In his ruling, Davis said:
"Jury Instruction No. 15 was erroneous, and that error substantially
prejudiced Thomas' rights. Based on the court's error in instructing
the jury, it grants Thomas a new trial."
Instruction 15 said:
The act of making copyrighted sound recordings available for electronic
distribution on a peer-to-peer network, without license from the
copyright owners, violates the copyright owners’ exclusive right of
distribution, regardless of whether actual distribution has been shown.

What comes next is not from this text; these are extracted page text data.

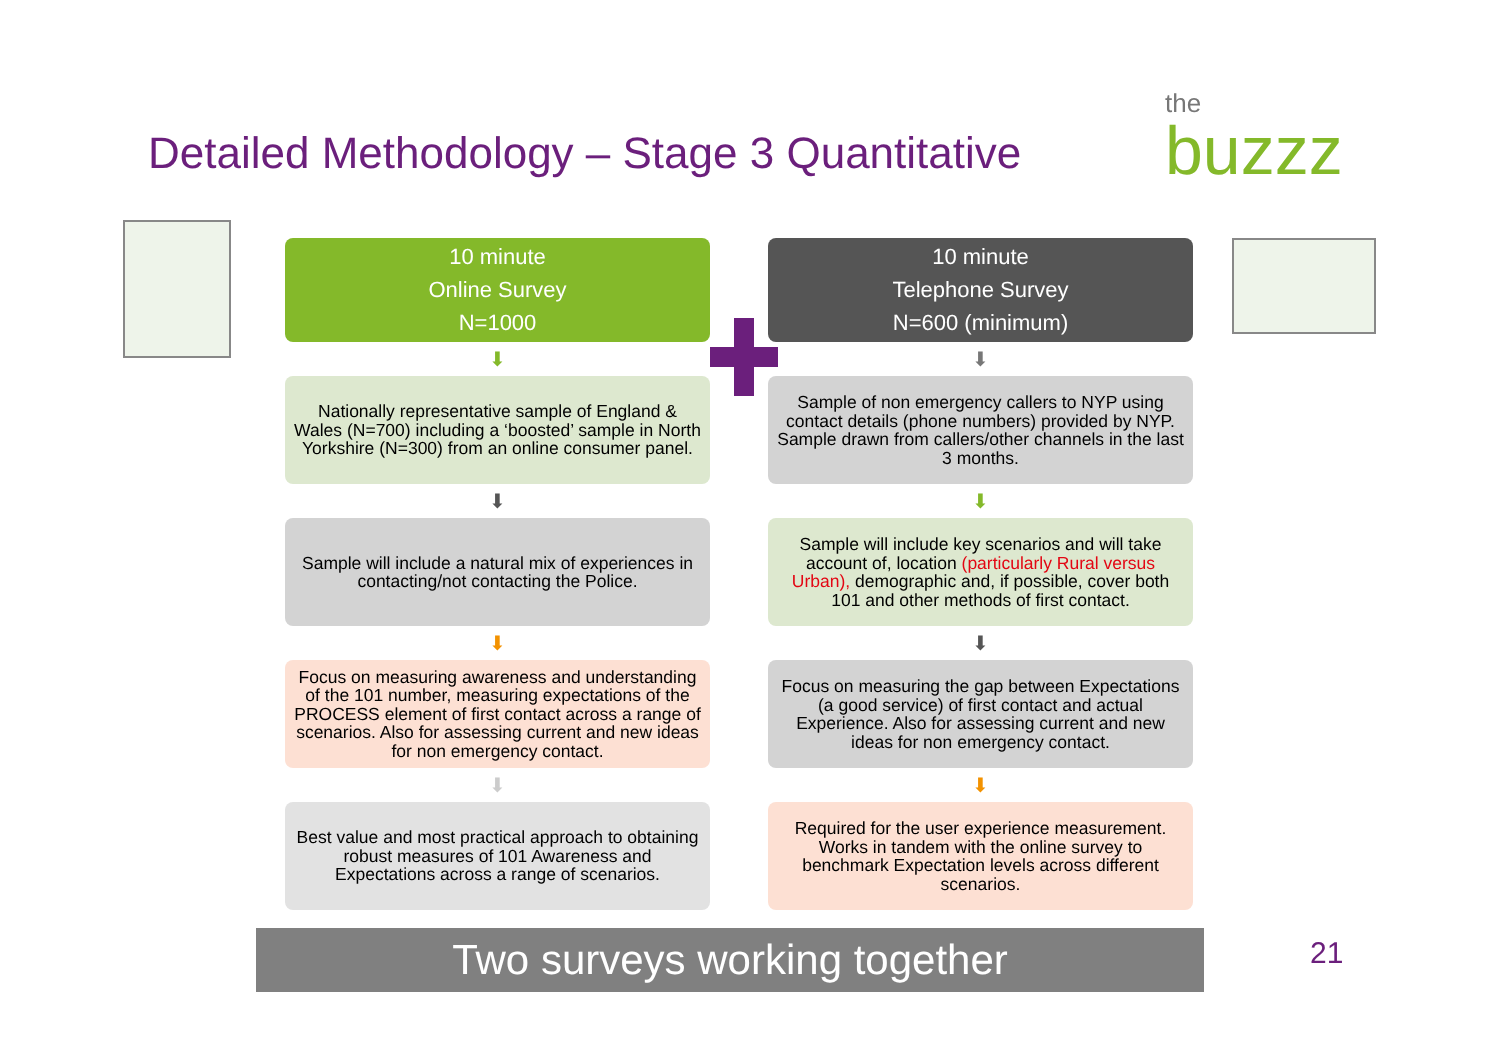Detailed Methodology – Stage 3 Quantitative
the
buzzz
10 minute
Online Survey
N=1000
⬇
Nationally representative sample of England & Wales (N=700) including a ‘boosted’ sample in North Yorkshire (N=300) from an online consumer panel.
⬇
Sample will include a natural mix of experiences in contacting/not contacting the Police.
⬇
Focus on measuring awareness and understanding of the 101 number, measuring expectations of the PROCESS element of first contact across a range of scenarios. Also for assessing current and new ideas for non emergency contact.
⬇
Best value and most practical approach to obtaining robust measures of 101 Awareness and Expectations across a range of scenarios.
10 minute
Telephone Survey
N=600 (minimum)
⬇
Sample of non emergency callers to NYP using contact details (phone numbers) provided by NYP. Sample drawn from callers/other channels in the last 3 months.
⬇
Sample will include key scenarios and will take account of, location (particularly Rural versus Urban), demographic and, if possible, cover both 101 and other methods of first contact.
⬇
Focus on measuring the gap between Expectations (a good service) of first contact and actual Experience. Also for assessing current and new ideas for non emergency contact.
⬇
Required for the user experience measurement. Works in tandem with the online survey to benchmark Expectation levels across different scenarios.
Two surveys working together 21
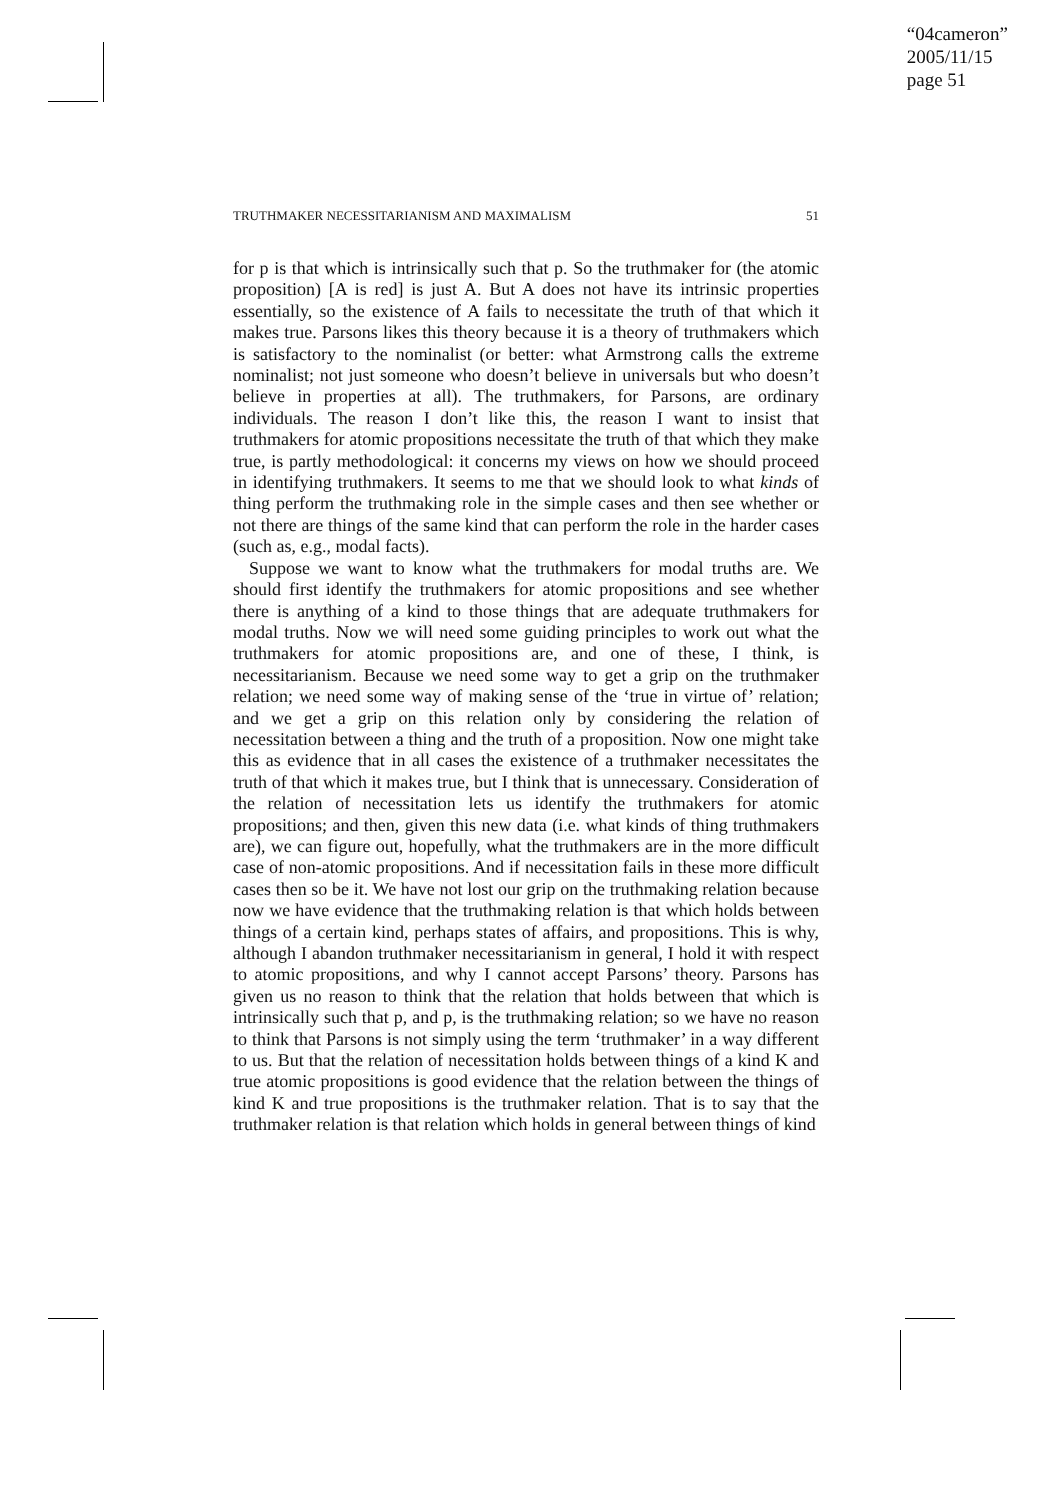“04cameron”
2005/11/15
page 51
TRUTHMAKER NECESSITARIANISM AND MAXIMALISM 51
for p is that which is intrinsically such that p. So the truthmaker for (the atomic proposition) [A is red] is just A. But A does not have its intrinsic properties essentially, so the existence of A fails to necessitate the truth of that which it makes true. Parsons likes this theory because it is a theory of truthmakers which is satisfactory to the nominalist (or better: what Armstrong calls the extreme nominalist; not just someone who doesn’t believe in universals but who doesn’t believe in properties at all). The truthmakers, for Parsons, are ordinary individuals. The reason I don’t like this, the reason I want to insist that truthmakers for atomic propositions necessitate the truth of that which they make true, is partly methodological: it concerns my views on how we should proceed in identifying truthmakers. It seems to me that we should look to what kinds of thing perform the truthmaking role in the simple cases and then see whether or not there are things of the same kind that can perform the role in the harder cases (such as, e.g., modal facts).
Suppose we want to know what the truthmakers for modal truths are. We should first identify the truthmakers for atomic propositions and see whether there is anything of a kind to those things that are adequate truthmakers for modal truths. Now we will need some guiding principles to work out what the truthmakers for atomic propositions are, and one of these, I think, is necessitarianism. Because we need some way to get a grip on the truthmaker relation; we need some way of making sense of the ‘true in virtue of’ relation; and we get a grip on this relation only by considering the relation of necessitation between a thing and the truth of a proposition. Now one might take this as evidence that in all cases the existence of a truthmaker necessitates the truth of that which it makes true, but I think that is unnecessary. Consideration of the relation of necessitation lets us identify the truthmakers for atomic propositions; and then, given this new data (i.e. what kinds of thing truthmakers are), we can figure out, hopefully, what the truthmakers are in the more difficult case of non-atomic propositions. And if necessitation fails in these more difficult cases then so be it. We have not lost our grip on the truthmaking relation because now we have evidence that the truthmaking relation is that which holds between things of a certain kind, perhaps states of affairs, and propositions. This is why, although I abandon truthmaker necessitarianism in general, I hold it with respect to atomic propositions, and why I cannot accept Parsons’ theory. Parsons has given us no reason to think that the relation that holds between that which is intrinsically such that p, and p, is the truthmaking relation; so we have no reason to think that Parsons is not simply using the term ‘truthmaker’ in a way different to us. But that the relation of necessitation holds between things of a kind K and true atomic propositions is good evidence that the relation between the things of kind K and true propositions is the truthmaker relation. That is to say that the truthmaker relation is that relation which holds in general between things of kind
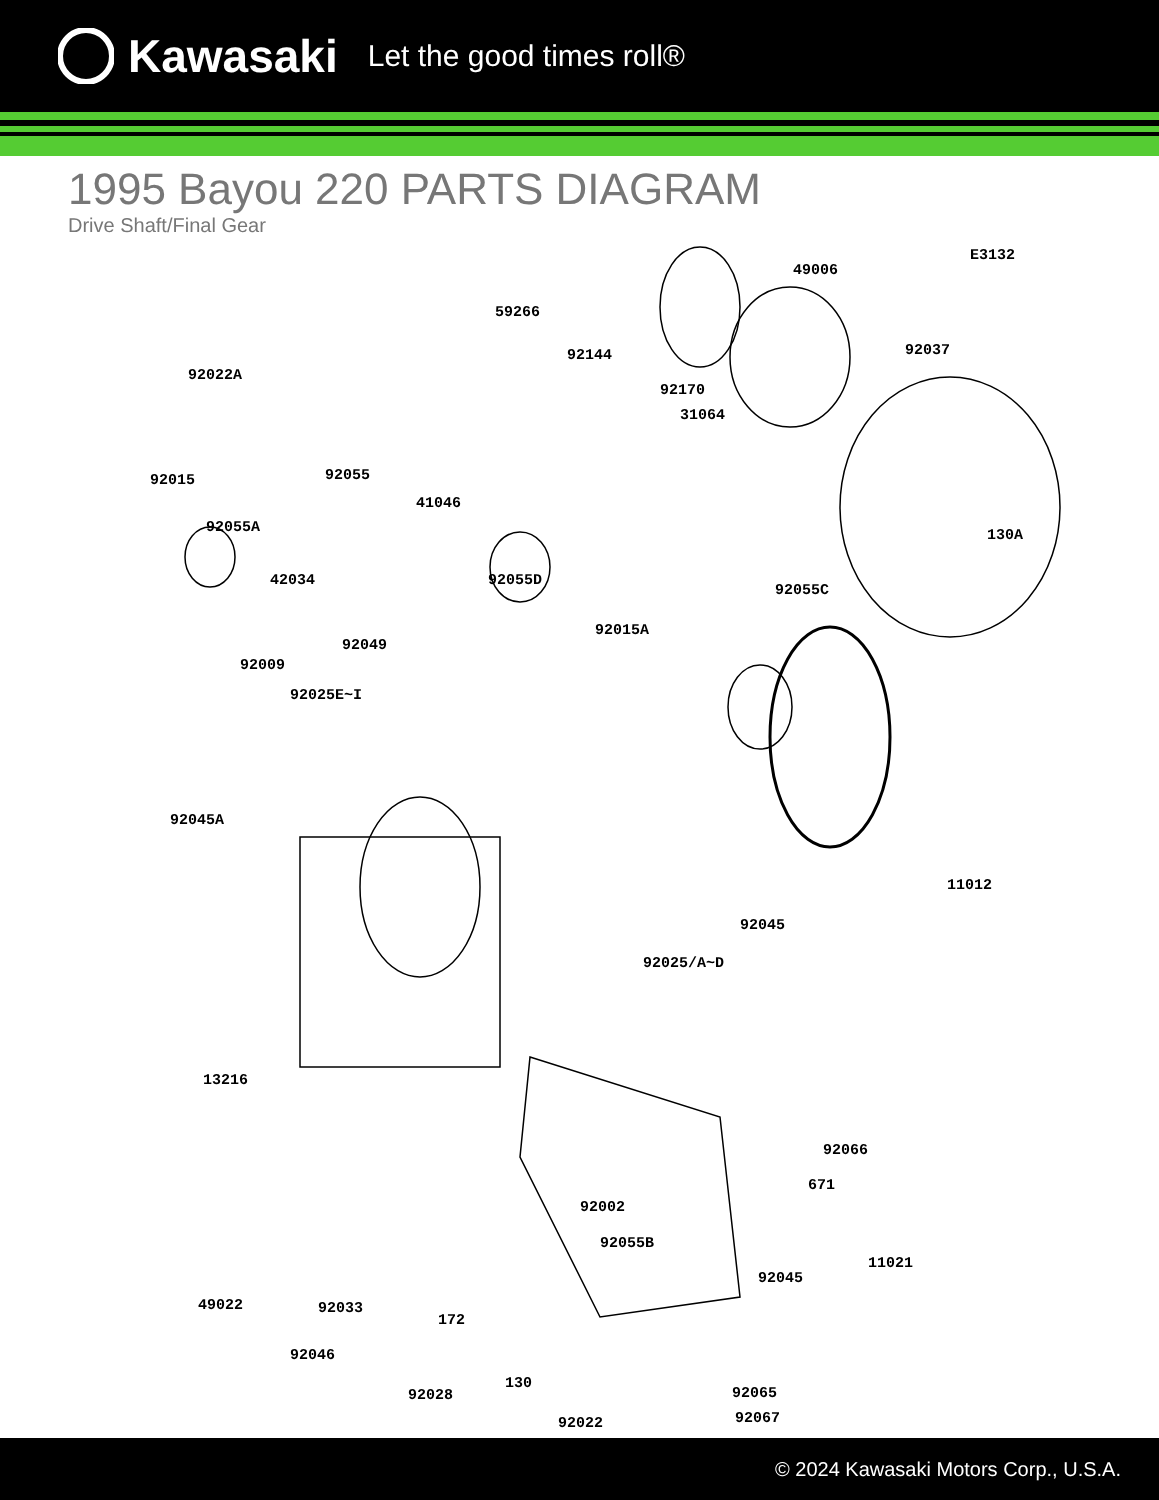Kawasaki Let the good times roll®
1995 Bayou 220 PARTS DIAGRAM
Drive Shaft/Final Gear
E3132
49006
59266
92022A
92144 92037
92170
31064
92015 92055
41046
92055A 130A
42034 92055D
92055C
92015A
92049
92009
92025E~I
92045A
11012
92045
92025/A~D
13216
92066
671
92002
92055B
92045
49022
172
92046
92028
11021
92033
130
92065
92067 92022
© 2024 Kawasaki Motors Corp., U.S.A.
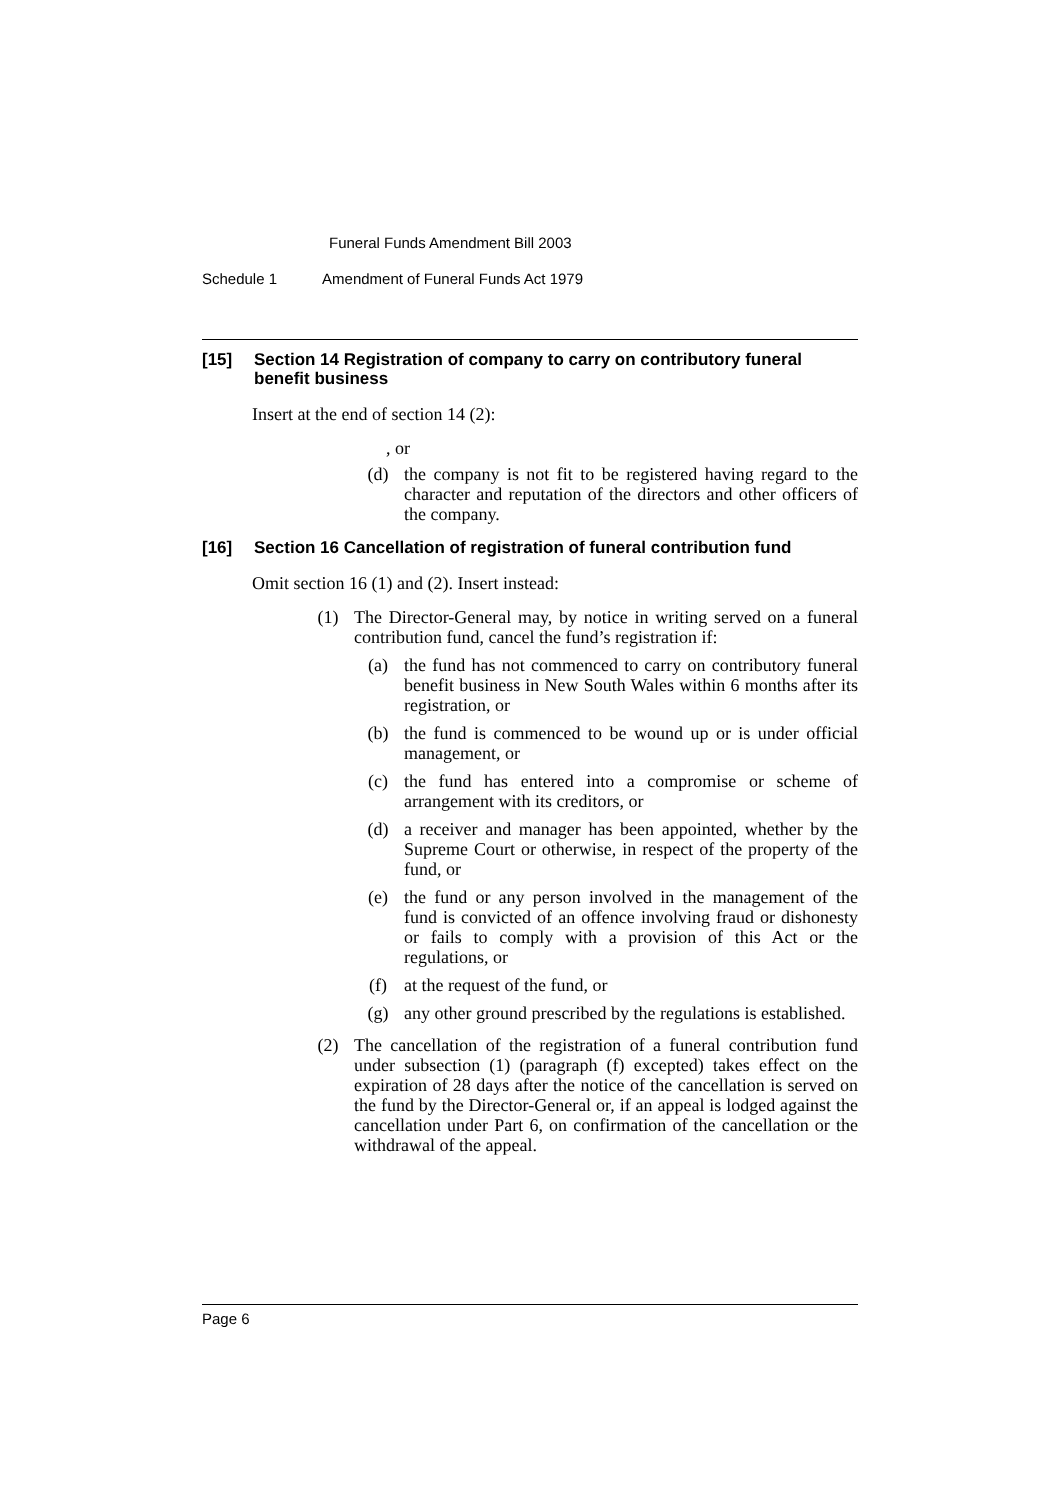Funeral Funds Amendment Bill 2003
Schedule 1 Amendment of Funeral Funds Act 1979
[15] Section 14 Registration of company to carry on contributory funeral benefit business
Insert at the end of section 14 (2):
, or
(d) the company is not fit to be registered having regard to the character and reputation of the directors and other officers of the company.
[16] Section 16 Cancellation of registration of funeral contribution fund
Omit section 16 (1) and (2). Insert instead:
(1) The Director-General may, by notice in writing served on a funeral contribution fund, cancel the fund’s registration if:
(a) the fund has not commenced to carry on contributory funeral benefit business in New South Wales within 6 months after its registration, or
(b) the fund is commenced to be wound up or is under official management, or
(c) the fund has entered into a compromise or scheme of arrangement with its creditors, or
(d) a receiver and manager has been appointed, whether by the Supreme Court or otherwise, in respect of the property of the fund, or
(e) the fund or any person involved in the management of the fund is convicted of an offence involving fraud or dishonesty or fails to comply with a provision of this Act or the regulations, or
(f) at the request of the fund, or
(g) any other ground prescribed by the regulations is established.
(2) The cancellation of the registration of a funeral contribution fund under subsection (1) (paragraph (f) excepted) takes effect on the expiration of 28 days after the notice of the cancellation is served on the fund by the Director-General or, if an appeal is lodged against the cancellation under Part 6, on confirmation of the cancellation or the withdrawal of the appeal.
Page 6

In his ruling, Davis also noted the ridiculous amount of the penalties assessed against Thomas, $222,000 for 24 songs (!). That's nearly 10K per song! As Davis said:
"While the court does not discount plaintiffs' claim that,
cumulatively, illegal downloading has far-reaching effects on their
businesses, the damages awarded in this case are wholly
disproportionate to the damages suffered by plaintiffs. Thomas
allegedly infringed on the copyrights of 24 songs -- the equivalent of
approximately three CDs, costing less than $54, and yet the total
damages awarded is $222,000 – more than 500 times the cost of buying 24
separate CDs and more than 4,000 times the cost of three CDs."
The RIAA can now drop the case (not likely), appeal the ruling, or begin a new trial. What do you readers think of this new ruling, BTW?